A hurricane has been raging off the coast of America; a typhoon is causing havoc in Japan; the first autumn breezes are wafting through the north of England. Where does all this wind come from?

Following a piece last week on "raining cats and dogs" and other strange expressions for heavy rain, several readers have written from Wales to tell us about Mae hi'n bwrw hen wragedd a ffyn - raining old women and walking sticks. R Huw Oakley adds the Spanish expression llover a cntaros - "raining by the pitcher-full". He also asks: "If it is true that the Eskimos have the greatest number of words for snow and ice, who are the world champions where rain is concerned?"

Well, Mr Oakley, I am delighted you asked that, because it provides another excuse to mention a book that I carry around with me at all times: Harold Winfield Kent's Treasury of Hawaiian Words in One Hundred and One Categories, which shows that Hawaiian is at least a major contender for the world championship in rain words.

Two of Mr Kent's 101 categories are relevant to the topic, "Rains: Names" and "Rains: Glossary", the former listing rains whose names "make a specific reference to their well-known characteristics, such as topographical area or an association with a particular kind of cloud or wind", and the latter describing "different kinds of rains and a few terms dealing with mist". There are 52 distinct items in the first list and 87 in the second.

As with Eskimo snow, however, many of the words are variations on a single theme. For example, the glossary section includes the basic word noe (mist or fine rain) as well as noe kolo (small fine rain of the mountains), noenoe (fine mist, fog or rain) and noe 'ula (red-eyed from going out in the rain).

Then there is paka (raindrops), pakaku (rain falling in large drops), pakapaka (a heavy shower of large raindrops or the spattering noise that such drops make on a hollow or dry substance), paka ua (raindrops making a noise as they spatter on dry leaves), paki'o (showery rain), and paki'oki'o (to rain in short showers and often). And who is to say whether pipinoke (to rain continuously) has the same root as paka or not?
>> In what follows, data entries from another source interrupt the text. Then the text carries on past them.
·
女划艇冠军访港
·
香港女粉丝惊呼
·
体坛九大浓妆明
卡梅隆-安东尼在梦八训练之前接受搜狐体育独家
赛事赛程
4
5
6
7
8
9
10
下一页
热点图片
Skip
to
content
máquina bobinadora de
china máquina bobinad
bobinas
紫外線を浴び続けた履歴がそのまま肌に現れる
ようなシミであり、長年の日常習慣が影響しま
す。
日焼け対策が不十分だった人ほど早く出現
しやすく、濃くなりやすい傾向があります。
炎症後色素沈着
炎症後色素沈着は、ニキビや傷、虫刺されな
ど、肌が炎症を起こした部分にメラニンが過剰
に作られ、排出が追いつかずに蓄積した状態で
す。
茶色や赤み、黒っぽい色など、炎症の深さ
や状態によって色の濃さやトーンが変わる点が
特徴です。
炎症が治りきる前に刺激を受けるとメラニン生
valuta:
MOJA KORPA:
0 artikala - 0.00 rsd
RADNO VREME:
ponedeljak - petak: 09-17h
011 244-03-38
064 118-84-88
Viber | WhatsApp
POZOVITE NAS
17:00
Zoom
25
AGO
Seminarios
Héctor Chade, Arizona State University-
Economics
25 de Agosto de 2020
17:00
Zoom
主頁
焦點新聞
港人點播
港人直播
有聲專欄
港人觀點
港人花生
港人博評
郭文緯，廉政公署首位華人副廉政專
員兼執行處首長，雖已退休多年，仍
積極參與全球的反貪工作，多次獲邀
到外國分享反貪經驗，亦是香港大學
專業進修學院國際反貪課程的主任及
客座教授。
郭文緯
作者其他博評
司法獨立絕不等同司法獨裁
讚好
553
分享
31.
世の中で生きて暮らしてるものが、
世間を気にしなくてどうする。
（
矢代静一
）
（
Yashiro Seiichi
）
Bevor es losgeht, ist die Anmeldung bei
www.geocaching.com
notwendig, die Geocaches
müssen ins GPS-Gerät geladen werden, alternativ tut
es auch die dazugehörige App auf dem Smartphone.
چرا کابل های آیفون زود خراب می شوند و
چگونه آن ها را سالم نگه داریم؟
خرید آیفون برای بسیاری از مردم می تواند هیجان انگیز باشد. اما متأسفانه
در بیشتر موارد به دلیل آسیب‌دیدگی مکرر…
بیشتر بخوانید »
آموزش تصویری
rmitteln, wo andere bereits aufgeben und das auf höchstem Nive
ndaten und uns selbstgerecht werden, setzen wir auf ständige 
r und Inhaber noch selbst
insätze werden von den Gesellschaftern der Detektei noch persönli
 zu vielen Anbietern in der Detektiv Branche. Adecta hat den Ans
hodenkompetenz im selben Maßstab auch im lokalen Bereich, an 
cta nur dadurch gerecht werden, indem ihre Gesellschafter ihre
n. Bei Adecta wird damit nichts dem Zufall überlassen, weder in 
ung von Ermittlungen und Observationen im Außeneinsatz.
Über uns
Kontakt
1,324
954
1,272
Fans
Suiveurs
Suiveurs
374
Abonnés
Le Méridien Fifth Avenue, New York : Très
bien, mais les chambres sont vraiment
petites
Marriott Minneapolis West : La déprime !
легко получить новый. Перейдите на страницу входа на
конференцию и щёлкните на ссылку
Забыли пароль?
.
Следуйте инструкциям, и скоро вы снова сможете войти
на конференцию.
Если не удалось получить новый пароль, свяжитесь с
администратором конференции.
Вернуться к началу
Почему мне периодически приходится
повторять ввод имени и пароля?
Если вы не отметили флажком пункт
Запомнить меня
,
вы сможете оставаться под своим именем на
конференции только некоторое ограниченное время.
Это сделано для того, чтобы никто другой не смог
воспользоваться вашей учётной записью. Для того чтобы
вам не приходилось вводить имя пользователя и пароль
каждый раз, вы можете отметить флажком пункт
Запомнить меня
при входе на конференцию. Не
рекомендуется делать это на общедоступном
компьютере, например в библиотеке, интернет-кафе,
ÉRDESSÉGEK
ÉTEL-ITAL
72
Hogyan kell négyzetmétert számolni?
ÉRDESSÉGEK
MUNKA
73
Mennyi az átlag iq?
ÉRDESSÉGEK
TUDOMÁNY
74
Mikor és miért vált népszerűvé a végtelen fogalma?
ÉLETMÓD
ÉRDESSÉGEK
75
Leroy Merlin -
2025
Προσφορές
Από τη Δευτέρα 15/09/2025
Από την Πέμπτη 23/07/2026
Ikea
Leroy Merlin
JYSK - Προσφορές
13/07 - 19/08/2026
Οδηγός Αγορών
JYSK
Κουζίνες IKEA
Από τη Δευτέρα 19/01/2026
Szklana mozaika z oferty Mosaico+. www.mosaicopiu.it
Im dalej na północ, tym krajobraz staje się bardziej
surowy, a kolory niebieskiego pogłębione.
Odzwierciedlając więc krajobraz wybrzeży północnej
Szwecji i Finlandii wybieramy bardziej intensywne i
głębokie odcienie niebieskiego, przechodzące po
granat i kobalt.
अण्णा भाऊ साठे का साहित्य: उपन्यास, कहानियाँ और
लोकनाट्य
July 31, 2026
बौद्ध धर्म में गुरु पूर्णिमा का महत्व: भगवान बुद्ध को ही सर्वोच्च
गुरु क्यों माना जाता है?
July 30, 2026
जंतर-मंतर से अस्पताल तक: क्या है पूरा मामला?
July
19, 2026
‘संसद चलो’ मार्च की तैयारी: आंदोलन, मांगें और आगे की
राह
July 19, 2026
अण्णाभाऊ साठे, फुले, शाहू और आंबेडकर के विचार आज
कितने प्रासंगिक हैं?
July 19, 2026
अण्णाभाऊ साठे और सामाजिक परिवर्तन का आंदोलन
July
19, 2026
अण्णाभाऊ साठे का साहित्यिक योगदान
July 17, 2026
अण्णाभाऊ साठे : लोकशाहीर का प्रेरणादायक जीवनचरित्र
If you wish to boost the numbers, you could even consider kilikili noe and kilikili oe, both of which are listed as meaning "fine, misty rain" as separate words, though clearly the subtle distinction between then eluded Mr Kent.

One does get the feeling, however, that the Hawaiians sometimes go a little too far in their attempts to distinguish one rain from another. It is all very well having nahua for the "fine rain that accompanies the north-east trade winds along the northern part of Maui", but do we really need anything so specific as ua-pa'u-pili (the rain that moistens the pili grass at Lahaina)?

Oddly enough, though, they do not seem to have an expression for "raining cats and dogs", or even Welsh women and walking sticks - unless you count he ua lanipali, which means a very heavy shower. Its literal meaning, however, is "shower reaching to heaven".